TASK PROMPT
In the urban_mapper module overview, which class is listed for the streets_sidewalks layer type?

----- EXTRACT TO READ

The `urban_mapper` library provides a modular framework for processing urban data.
Below is an overview of each module, its purpose, and its available chaining methods.

# Urban Layers
# - Purpose: Represent urban data layers such as streets, intersections, etc.
# - Available Types:
#   - streets_intersections: OSMNXIntersections
#   - streets_roads: OSMNXStreets
#   - streets_sidewalks: Tile2NetSidewalks
#   - streets_crosswalks: Tile2NetCrosswalks
#   - streets_features: OSMFeatures
#   - region_cities: RegionCities
#   - region_neighborhoods: RegionNeighborhoods
#   - region_states: RegionStates
#   - region_countries: RegionCountries
#   - custom_urban_layer: CustomUrbanLayer
# - Chaining Methods:
#   - .with_type(type): Specify the urban layer type.
#   - .with_mapping(longitude_column, latitude_column, output_column, threshold_distance=None, **kwargs): Define mapping.
#   - .from_place(place_name, **kwargs): Load from place.
#   - .from_file(file_path, **kwargs): Load from file. # Available for streets_sidewalks (Tile2Net inference), and streets_crosswalks (Tile2Net inference), as well as, custom_urban_layer.
#   - Other from_* methods: .from_address, .from_bbox, .from_point, .from_polygon, .from_xml. –– Available for streets_intersections and streets_roads, as well as all region layers.
#   - .build(): Finalise the component.
# - Note: Multiple .with_mapping can be chained for multiple mappings.

----------
----- EXTRACTED MATERIAL

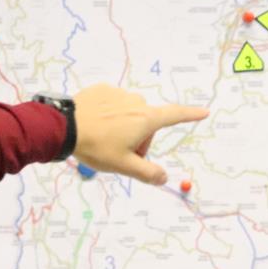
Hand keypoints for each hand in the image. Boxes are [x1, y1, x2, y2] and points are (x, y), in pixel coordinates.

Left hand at [72, 84, 207, 184]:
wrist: (63, 127)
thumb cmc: (96, 147)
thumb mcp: (123, 166)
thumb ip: (147, 173)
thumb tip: (164, 178)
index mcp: (146, 119)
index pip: (175, 115)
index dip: (190, 115)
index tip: (204, 111)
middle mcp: (136, 102)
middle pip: (146, 123)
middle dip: (138, 139)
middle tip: (118, 153)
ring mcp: (118, 94)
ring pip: (129, 114)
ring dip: (123, 127)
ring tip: (102, 139)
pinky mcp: (101, 90)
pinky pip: (112, 104)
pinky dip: (108, 116)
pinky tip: (94, 125)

----------

FINAL ANSWER
Tile2NetSidewalks